▸ **EXERCISE GOAL**
Exactly the lines below from the one with "X254081Y101714D01*" up to and including the one with "X152736Y212786D01*" make up the answer, with nothing else added.

▸ **SOURCE DATA**
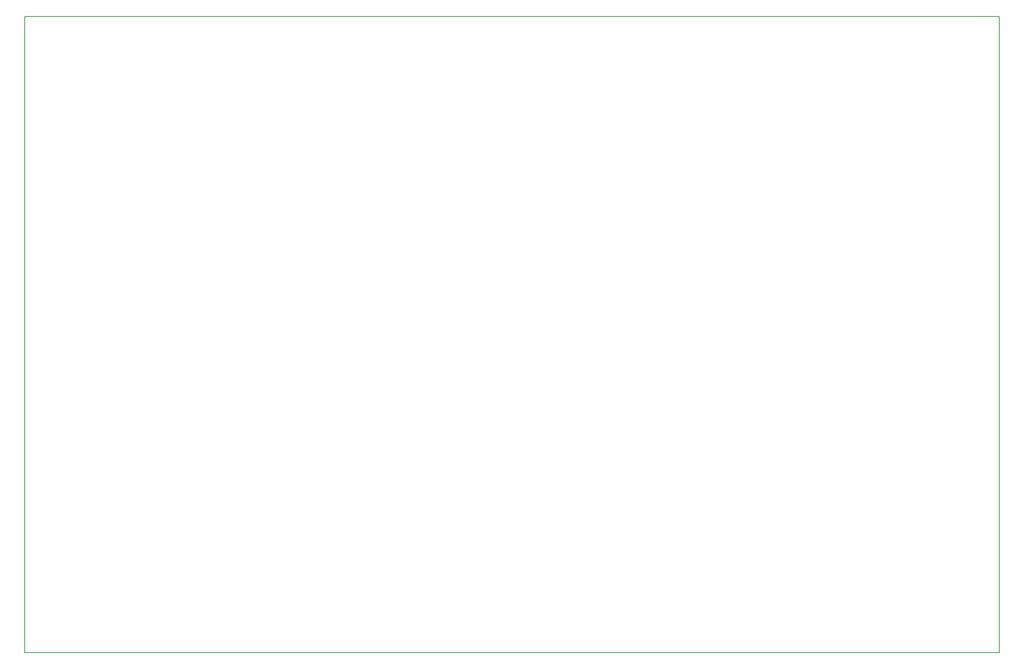
<source format=gbo>
G04 MADE WITH FRITZING*
G04 WWW.FRITZING.ORG*
G04 DOUBLE SIDED*
G04 HOLES PLATED*
G04 CONTOUR ON CENTER OF CONTOUR VECTOR*
%ASAXBY*%
%FSLAX23Y23*%
%MOIN*%
%OFA0B0*%
%SFA1.0B1.0*%
%ADD10R,8.680360X5.675950X8.664360X5.659950*%
%ADD11C,0.008000*%
%LNSILK0*%
G90*
G70*
G54D11*
X4Y5672D02*
X8676Y5672D01*
X8676Y4D01*
X4Y4D01*
X4Y5672D01*
D02*
G04 End of Silk0*
M02*
</source>
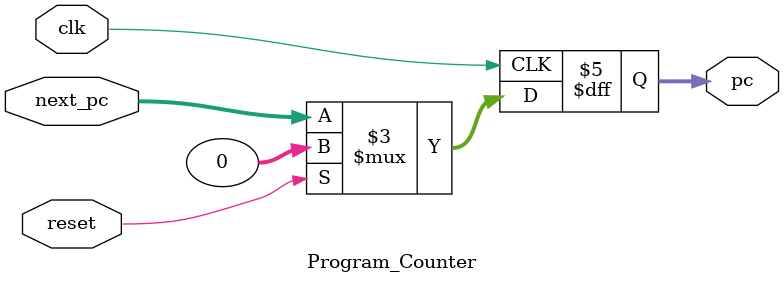
<source format=sv>
module Program_Counter(
	input logic clk, reset,
	input logic [31:0] next_pc,
	output logic [31:0] pc
);
	
	always_ff @(posedge clk) begin

		if (reset)
			pc <= 32'b0;
		else
			pc <= next_pc;
	end

endmodule
</source>
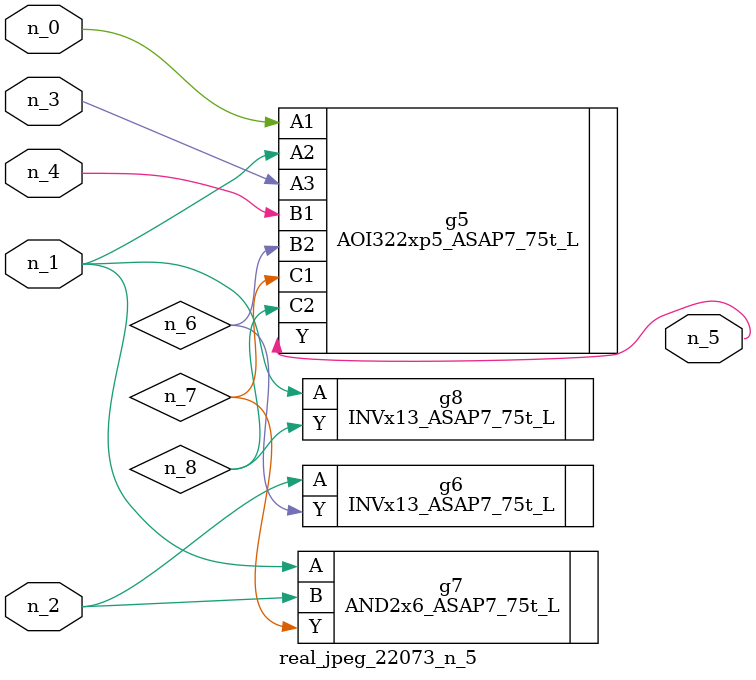
<source format=v>
module real_jpeg_22073_n_5 (n_4, n_0, n_1, n_2, n_3, n_5);

input n_4;
input n_0;
input n_1;
input n_2;
input n_3;

output n_5;

wire n_8;
wire n_6;
wire n_7;

AOI322xp5_ASAP7_75t_L g5 ( 
.A1(n_0),
.A2(n_1),
.A3(n_3),
.B1(n_4),
.B2(n_6),
.C1(n_7),
.C2(n_8),
.Y(n_5)
);

AND2x6_ASAP7_75t_L g7 ( 
.A(n_1),
.B(n_2),
.Y(n_7)
);

INVx13_ASAP7_75t_L g8 ( 
.A(n_1),
.Y(n_8)
);

INVx13_ASAP7_75t_L g6 ( 
.A(n_2),
.Y(n_6)
);


endmodule
</source>
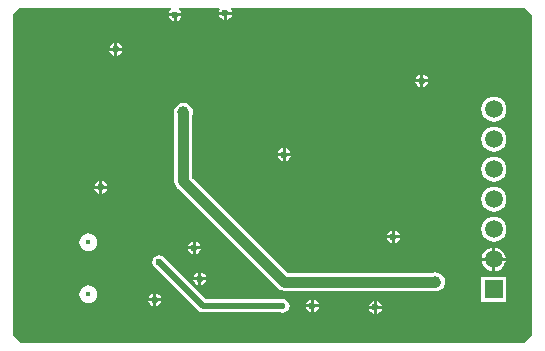
<source format=gbl>
G04*
G04 #@! TF.GenerationSoftware,Altium Limited,Altium Designer,21.0.9 (235)*
G04*
G04 Layer_Physical_Order=2*
G04 Layer_Color=16711680*
%FSLAX25Y25*%
%MOIN*%
G70*
G04*
G04 #@! TF.SameCoordinates,28F69A72-3BD6-4D5A-B4D2-E5632D31EE07*
G04*
G04*
G04 #@! TF.FilePolarity,Positive*
G04*
G01*
G75*
%ADD42C,0.01968*%
%ADD46C,0.01772*%
%ADD47C,0.05906*%
%ADD48R,0.05906X0.05906*%
%ADD49C,0.02362*%
%ADD50C,0.03937*%
%ADD51C,0.03543*%
G36*
X256786Y210790D02*
Y104419D01*
X254081Y101714D01*
X86210D01*
X83714Y104210D01*
Y211290D01*
X85710Y213286D01*
X136339D01*
X136491Y212786D01*
X136172Y212573D01*
X135689Y211851D01*
X135620Y211500D01*
X139868D01*
X139799Y211851D01*
X139317Y212573D01*
X138997Y212786D01*
X139149Y213286D01*
X152469D01*
X152736Y212786D01*
X152445Y212351D01*
X152376Y212000D01*
X156624D01*
X156554Y212351D01*
X156264Y212786D01*
X156531Y213286D01*
X254290D01*
X256786Y210790D01*
D02*
G37*
%LPC*%
G36*
X156624Y211000D02*
X155000D01*
Y209376D01*
X155351Y209445D01*
X156072Y209928D01*
X156554Y210649D01*
X156624Y211000D01*
D02*
G37*
G36*
X154000D02*
X152376D01*
X152445Y210649D01*
X152927Y209928D01*
X153649Y209445D01*
X154000Y209376D01*
Y211000D01*
D02*
G37*
G36*
X139868Y210500D02*
X138244D01*
Y208876D01*
X138595Y208945D01*
X139317Y209427D01*
X139799Y210149D01*
X139868Y210500D01*
D02*
G37*
G36*
X137244D02*
X135620D01*
X135689Y210149D01*
X136172Y209427D01*
X136893Y208945D01*
X137244Y208876D01*
Y210500D01*
D02*
G37*
G36*
X118500Y201624D02*
Y200000D01*
X120124D01*
X120054Y200351D01*
X119572Y201073D01*
X118851Y201554D01*
X118500Y201624D01*
D02*
G37*
G36*
X117500D02*
X117149Y201554D01*
X116428Y201073D01*
X115945Y200351D01*
X115876Y200000D01*
X117500D01*
Y201624D01*
D02*
G37*
G36*
X120124Y199000D02*
X118500D01*
Y197376D01*
X118851Y197445D01*
X119572Y197927D01*
X120054Y198649D01*
X120124Y199000D01*
D02*
G37*
G36*
X117500D02*
X115876D01*
X115945Y198649D01*
X116428Y197927D01*
X117149Y197445D01*
X117500Y197376D01*
Y199000D01*
D02*
G37*
G36*
X220500Y191124D02*
Y189500D01*
X222124D01*
X222055Y189851D01*
X221572Y190573D01*
X220851Y191054D01*
X220500Y191124D01*
D02*
G37*
G36*
X219500D02*
X219149Y191054D01*
X218427Y190573D01*
X217945Y189851D01*
X217876Y189500D01*
X219500D01*
Y191124D01*
D02*
G37*
G36*
X222124Y188500D02*
X220500D01*
Y186876D01*
X220851Y186945D01*
X221572Y187427D01*
X222055Y188149D01*
X222124Y188500D01*
D02*
G37*
G36*
X219500D02*
X217876D01*
X217945Y188149D01*
X218427Y187427D01*
X219149Y186945D01*
X219500Y186876D01*
Y188500D01*
D02*
G37*
G36*
X244000Y183669D02*
X242921Y183527D01*
X241915Y183111D01*
X241052Y182448D01*
X240389Y181585D01*
X239973Y180579D01*
X239830Y179500D01*
X239973Y178421D01*
X240389Y177415D01*
X241052Y176552D01*
X241915Y175889D01*
X242921Y175473D01*
X244000Y175330D01*
X245079Y175473D01*
X246085Y175889D01*
X246948Y176552D01*
X247611Y177415D01*
X248027Y178421D01*
X248169Y179500D01*
X248027Y180579D01*
X247611Y181585D01*
X246948Y182448D01*
X246085Y183111D01*
X245079Y183527D01*
X244000Y183669D01*
D02*
G37*
G36*
Y173670D02*
X242921Y173527D01*
X241915Y173111D01*
X241052Y172448D01*
X240389Y171585D01*
X239973Y170579D01*
X239830Y169500D01*
X239973Y168421D01*
X240389Y167415D01*
X241052Y166552D01*
X241915Y165889D01*
X242921Y165473D01*
X244000Y165331D01*
X245079Y165473D01*
X246085Y165889D01*
X246948Y166552D01*
X247611Y167415D01*
X248027Y168421D01*
X248169Y169500D01*
X248027Y170579D01*
X247611Y171585D01*
X246948Y172448D01*
X246085Y173111D01*
X245079Y173527D01*
X244000Y173670D01*
D02*
G37*
G36*
X174602Y166522D02*
Y164898D01*
X176227D01*
X176157Y165249D01*
X175675Y165970D01*
X174953Y166452D01*
X174602Y166522D01*
D02*
G37*
G36*
X173602D02*
X173251Y166452D01*
X172530Y165970D01*
X172048Y165249D01*
X171978Y164898D01*
X173602D01*
Y166522D01*
D02*
G37*
G36*
X176227Y163898D02*
X174602D01*
Y162273D01*
X174953Y162343D01*
X175675Y162825D01*
X176157Y163547D01*
X176227Y163898D01*
D02*
G37*
G36*
X173602D02*
X171978D01*
X172048Y163547D01*
X172530Y162825D01*
X173251Y162343D01*
X173602Y162273D01*
Y163898D01*
D02*
G37*
G36*
X244000Y163670D02*
X242921Y163527D01*
X241915Y163111D01*
X241052Y162448D01*
X240389Y161585D01*
X239973Y160579D01*
X239830Y159500D01*
X239973Y158421D01*
X240389Y157415D01*
X241052Y156552D01*
X241915Y155889D01*
X242921Y155473D01*
X244000Y155331D01*
X245079Y155473D01*
X246085Y155889D01*
X246948Y156552D01*
X247611Y157415D01*
X248027Y158421D01*
X248169Y159500D01*
X248027Y160579D01*
X247611Y161585D01*
X246948Y162448D01*
X246085Y163111D01*
X245079Y163527D01*
X244000Y163670D01*
D02*
G37*
G36*
X113500Y155624D02*
Y154000D01*
X115124D01*
X115055Y154351D01*
X114573Y155072D01*
X113851Y155554D01*
X113500Y155624D01*
D02*
G37*
G36*
X112500D02*
X112149Y155554D01*
X111427Y155072D01*
X110945Y154351D01*
X110876Y154000D01*
X112500D01*
Y155624D01*
D02*
G37*
G36*
X115124Y153000D02*
X113500D01*
Y151376D01*
X113851Y151445D01*
X114573Y151927D01*
X115055Y152649D01*
X115124Y153000D01*
D02*
G37*
G36*
X112500D02*
X110876D01*
X110945Y152649D01*
X111427Y151927D01*
X112149Y151445D01*
X112500Y151376D01*
Y153000D01*
D02*
G37*
G36*
X244000Y153670D02*
X242921Y153527D01*
X241915Y153111D01*
X241052Y152448D01*
X240389Y151585D01*
X239973Y150579D01*
X239830Y149500D01*
X239973Y148421D01*
X240389Y147415D01*
X241052Y146552D01*
X241915Y145889D01*
X242921Y145473D01*
X244000Y145331D01*
X245079Y145473D01*
X246085Y145889D01*
X246948Y146552D01*
X247611Y147415D01*
X248027Y148421D01*
X248169Y149500D01*
X248027Y150579D01*
X247611Y151585D01*
X246948Y152448D01*
X246085Y153111D01*
X245079Y153527D01*
X244000Y153670D01*
D02*
G37*
G36*
X211000Y139124D02*
Y137500D01*
X212624D01*
X212555Y137851D01*
X212072Y138573D01*
X211351Y139055D01*
X211000Y139124D01*
D02*
G37*
G36*
X210000D02*
X209649Y139055D01*
X208927Y138573D01*
X208445Y137851D01*
X208376Y137500D01*
X210000D01*
Y139124D01*
D02*
G37*
G36*
X244000Y143669D02*
X242921Y143527D01*
X241915Y143111D01*
X241052Y142448D01*
X240389Y141585D01*
X239973Y140579D01*
X239830Y139500D01*
X239973Y138421D01*
X240389Y137415D01*
X241052Y136552D01*
X241915Y135889D01*
X242921Y135473D01*
X244000Y135330D01*
X245079Y135473D01*
X246085Y135889D01*
X246948Y136552D01*
X247611Y137415D01*
X248027Y138421D01*
X248169Y139500D01*
X248027Y140579D01*
X247611Y141585D01*
X246948Y142448D01*
X246085Y143111D01*
X245079Y143527D01*
X244000Y143669D01*
D02*
G37*
G36*
X212624Y136500D02*
X211000D01*
Y134876D01*
X211351Y134945D01*
X212072Y135427D01*
X212555Y136149D01*
X212624Y136500D01*
D02*
G37*
G36*
X210000D02*
X208376D01*
X208445Y136149D01*
X208927Y135427D01*
X209649Y134945D01*
X210000Y134876D01*
Y136500D01*
D02*
G37*
G36*
X144640Y135484D02*
Y133860D01*
X146265D01*
X146195Y134211D01*
X145713Y134932D01*
X144992Y135414D01*
X144640Y135484D01*
D02*
G37*
G36*
X143640D02*
X143289Y135414D01*
X142568Y134932D01*
X142086Y134211D01*
X142016Y133860D01*
X143640D01*
Y135484D01*
D02*
G37*
G36*
X108807Y138140D02*
X108036Y138038D01*
X107318Y137741D01*
X106701Y137267D01*
X106228Y136651D01*
X105930Y135932D01*
X105829Y135161D01*
X105930Y134391D01*
X106228Y133672D01*
X106701Y133055D01*
X107318Y132582D01*
X108036Y132285D01*
X108807Y132183D01*
X109578Y132285D01*
X110296Y132582D01*
X110913Y133055D01*
X111386Y133672D01*
X111684Y134391D01*
X111785Y135161D01*
X111684Y135932D01*
X111386Y136651D01*
X110913Y137267D01*
X110296Y137741D01*
X109578Y138038D01*
X108807Y138140D01*
D02*
G37*
G36*
X146265Y132860D02*
X144640D01*
Y131235D01*
X144992Y131305D01*
X145713Y131787D01*
X146195Y132509D01*
X146265Y132860D01*
D02*
G37*
G36*
X143640D02*
X142016D01*
X142086Y132509D01*
X142568Y131787D01*
X143289Y131305D01*
X143640Y131235D01*
Y132860D01*
D02*
G37*
G36*
X244500Y133421D02*
Y130000D01*
X247921D01*
X247851Y130532D01*
X247453Y131493D01*
X246819Y132319D01*
X245993Y132953D01*
X245032Y133351D01*
X244500Y133421D01*
D02*
G37*
G36*
X243500D02*
X242968Y133351D01*
X242007Y132953D01*
X241181Y132319D01*
X240547Y131493D01*
X240149Y130532D01*
X240079Y130000D01*
X243500D01*
Y133421D01*
D02*
G37*
G36*
X247921Y129000D02*
X244500D01*
Y125579D01*
X245032Y125649D01*
X245993Y126047D01*
X246819Y126681D01*
X247453Y127507D01*
X247851Y128468D01*
X247921Y129000D01*
D02*
G37*
G36*
X243500D02*
X240079D01*
X240149Y128468D01*
X240547Y127507D01*
X241181Y126681D01*
X242007Y126047D01*
X242968Y125649D01*
X243500Y125579D01*
Y129000D01*
D02*
G37*
G36*
X146500Y125124D02*
Y123500D01*
X148124D01*
X148055Y123851D01*
X147573Y124573D01*
X146851Y125055D01*
X146500Y125124D01*
D02*
G37*
G36*
X145500D02*
X145149Y125055D01*
X144428Y124573D01*
X143946Y123851D01*
X143876Y123500D01*
X145500D01*
Y125124D01*
D02*
G37*
G36*
X148124Y122500D02*
X146500D01*
Y120876D01*
X146851Y120946D01*
X147573Y121428D01*
X148055Y122149D01*
X148124Y122500D01*
D02*
G37*
G36*
X145500D02*
X143876D01*
X143946Y122149D01*
X144428Y121428D01*
X145149Y120946D01*
X145500Y120876D01*
Y122500D01*
D02*
G37*
G36*
X140500Y181677D02*
X139678Y181569D01*
X138912Y181251D01*
X138254Y180746D01*
X137749Y180088D01*
X137432Y179322D01*
X137323Y178500D01*
X137432Y177678D01*
X137522Y177460D01*
Y155500D01*
X137623Y154729D01*
X137921Y154011D01*
X138394Y153394D01*
X171894Y119894D01*
X171894Y119894D01*
X172511Y119421D01*
X173229Y119123D01*
X174000Y119022D01*
X223460D01*
X223678Y118931D01*
X224500Y118823D01*
X225322Y118931D01*
X226088Y119249D01*
X226746Y119754D01*
X227251Y120412D01*
X227569Y121178D01*
X227677Y122000D01*
X227569Y122822D01*
X227251Y123588D01*
X226746Y124246D01*
X226088Y124751D01*
X225322Y125068D01*
X224500Y125177D01*
X223678Y125068D01*
X223460Y124978D01*
X175234D01*
X143478Y156734D01*
Y177460D01*
X143569Y177678D01*
X143677Y178500D01*
X143569Y179322D01*
X143251Y180088D01*
X142746Y180746D01*
X142088Y181251D01*
X141322Y181569D01*
X140500Y181677D01*
D02*
G37*
G36*
X131500Y118124D02*
Y116500D01*
X133124D01*
X133054Y116851D01*
X132572Y117572D01*
X131851Y118054D01*
X131500Y118124D01*
D02*
G37*
G36*
X130500D02*
X130149Y118054D01*
X129428Y117572D01*
X128946Y116851D01*
X128876Y116500D01*
X130500D01*
Y118124D01*
D02*
G37*
G36*
X248134Y123634D02*
X239866D01*
Y115366D01*
X248134D01*
Y123634D01*
D02*
G37*
G36*
X108807Y120817D02*
X108036Y120715D01*
X107318Y120418D01*
X106701Y119945D01*
X106228Y119328D01*
X105930Y118609D01*
X105829Y117839D01*
X105930Y117068D01*
X106228Y116349D01*
X106701Y115733D01*
X107318Y115259D01*
X108036Y114962D01*
X108807Y114860D01*
X109578Y114962D01*
X110296Y115259D01*
X110913Y115733D01*
X111386Y116349D01*
X111684Y117068D01*
X111785Y117839D01*
X111684Y118609D01*
X111386Y119328D01*
X110913Y119945D01*
X110296Y120418D01*
X109578Y120715D01*
X108807Y120817D01*
D02*
G37*
G36*
X184000Y116124D02*
Y114500D01*
X185624D01*
X185555Y114851D01*
X185073Y115573D01*
X184351Y116054D01*
X184000Y116124D01*
D02*
G37*
G36*
X183000D02*
X182649Y116054D01*
X181928Y115573D01*
X181446Y114851D01*
X181376Y114500D01*
X183000D01*
Y116124D01*
D02*
G37*
G36*
X205000Y115624D02*
Y114000D01*
X206624D01*
X206555Y114351D01*
X206072Y115073D01*
X205351Y115554D01*
X205000Y115624D01*
D02*
G37*
G36*
X204000D02*
X203649Y115554D01*
X202927Y115073D01*
X202446Y114351D01*
X202376Y114000D01*
X204000D01*
Y115624D01*
D02*
G37*
G36*
X133124Y115500D02*
X131500D01*
Y113876D01*
X131851Y113945D01*
X132572Y114427D01*
X133054Y115149D01*
X133124Y115500D01*
D02*
G37*
G36*
X130500D02*
X128876D01*
X128946Y115149D01*
X129428Y114427D01*
X130149Y113945D01*
X130500Y113876D01*
Y115500D01*
D02*
G37*
G36*
X185624Y113500D02*
X184000D01*
Y111876D01*
X184351Y111945D01*
X185073Y112427D01*
X185555Y113149D01*
X185624Y113500D01*
D02*
G37*
G36*
X183000D02*
X181376D01*
X181446Y113149D01*
X181928Y112427D01*
X182649Y111945D01*
X183000Y111876D01*
Y113500D01*
D02*
G37*
G36*
X132500Y130909D02*
X131578Y130725D01*
X130797Y130203D01*
X130275Y129422D01*
X130092Y128500D01*
X130275Y127578D01*
X130797Y126797D01*
X131578Y126275D01*
X131609Y126269D01*
X145439Y112439D01*
X146155Y111960D01*
X147000Y111792D01*
X172552D01*
X172578Y111775D01*
X173500Y111591D01*
X174422Y111775D01*
X175203Y112297D01*
X175725Y113078D01*
X175909Y114000D01*
X175725Y114922D01*
X175203Y115703D01*
X174422Y116225D01*
X173500Y116409D01*
X172578Y116225D01*
X172552Y116208D01*
X147915D01*
X134731Y129391D01*
X134725Y129422D01*
X134203Y130203D01*
X133422Y130725D01*
X132500Y130909D01*
D02*
G37*
G36*
X206624Y113000D02*
X205000D01*
Y111376D01*
X205351Y111445D01*
X206072Y111927D01*
X206555Y112649D01*
X206624Y113000D01*
D02*
G37*
G36*
X204000D02*
X202376D01*
X202446Y112649D01*
X202927Y111927D01*
X203649Y111445D01*
X204000Y111376D01*
Y113000D01*
D02*
G37*
%LPD*%
D42*
X147000Y114000D02*
X173500D01*
X132500Y128500D02*
X147000Y114000D01*
D46*
X108807Y135161D02*
D03*
Y117839D02*
D03*
D47*
X244000Y139500D02*
D03*
Y129500D02*
D03*
Y149500D02*
D03*
Y159500D02*
D03*
Y169500D02*
D03*
Y179500D02*
D03*
D48*
Y119500D02*
D03*
D49*
X220000Y189000D02*
D03*
X154500Y211500D02*
D03*
X174102Y164398D02*
D03*
X210500Y137000D02*
D03*
X113000Y153500D02*
D03*
X146000Y123000D02*
D03*
X132500Y128500D02*
D03*
X131000Y116000D02*
D03*
X183500Y114000D02*
D03*
X118000Y199500D02*
D03*
X173500Y114000D02*
D03*
X204500Y113500D02*
D03*
X144140Y133360D02*
D03*
X137744Y211000D02*
D03*
D50*
X140500Y178500D02*
D03*
X224500Y122000D02*
D03*
D51*
X140500Y155500D02*
Y178500D01*
Y155500D02*
X174000Y122000D01*
X224500D01*
M02*

</source>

▸ **EXERCISE ANSWER**
X254081Y101714D01*
X86210D01*
X83714Y104210D01*
Y211290D01*
X85710Y213286D01*
X136339D01*
X136491Y212786D01*
X136172Y212573D01*
X135689Y211851D01*
X135620Y211500D01*
X139868D01*
X139799Y211851D01*
X139317Y212573D01*
X138997Y212786D01*
X139149Y213286D01*
X152469D01*
X152736Y212786D01*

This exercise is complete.